The six-storey mural was commissioned by the non-profit Mural Arts Philadelphia. Spencer-Young, a participant in its education programme, met Sherald earlier this year at her studio in Jersey City. “Spencer-Young is standing in her own aura of class and self-assurance in a black-and-white graphic print trench and mustard cloche expertly tilted to the side,” writes the journalist Elizabeth Wellington in The Philadelphia Inquirer newspaper.
“When I met Najee, she was very quiet and sitting with her head down pretending not to pay attention,” Sherald told the same newspaper. “When I asked for volunteers to shoot a few fun photos, [Spencer-Young] popped up and we started trying on different outfits. After looking at the photos we took, I immediately knew she was the right model for this mural. I saw it as an opportunity to build her self-esteem as well as [that of] the other young girls that look like her.”

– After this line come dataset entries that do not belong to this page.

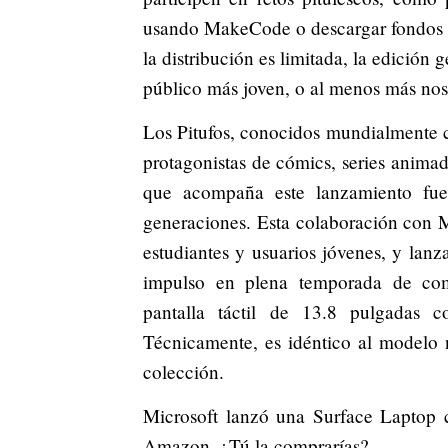
usando MakeCode o descargar fondos d
la distribución es limitada, la edición
público más joven, o al menos más no
Los Pitufos, conocidos mundialmente 
protagonistas de cómics, series animad
que acompaña este lanzamiento fue
generaciones. Esta colaboración con M
estudiantes y usuarios jóvenes, y lanz
impulso en plena temporada de com
pantalla táctil de 13.8 pulgadas c
Técnicamente, es idéntico al modelo 
colección.
Microsoft lanzó una Surface Laptop 
Amazon. ¿Tú la comprarías?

Like the First Lady’s portrait, Sherald’s mural challenges ideas about identity and the public gaze, say Mural Arts Philadelphia in a statement. “Who is allowed to be comfortable in public spaces? Who is represented in art? How can one woman’s portrait begin to shift that experience for others?” it says.
The permanent piece was funded by the Florida-based Forrest & Frances Lattner Foundation and the Hummingbird Foundation in London.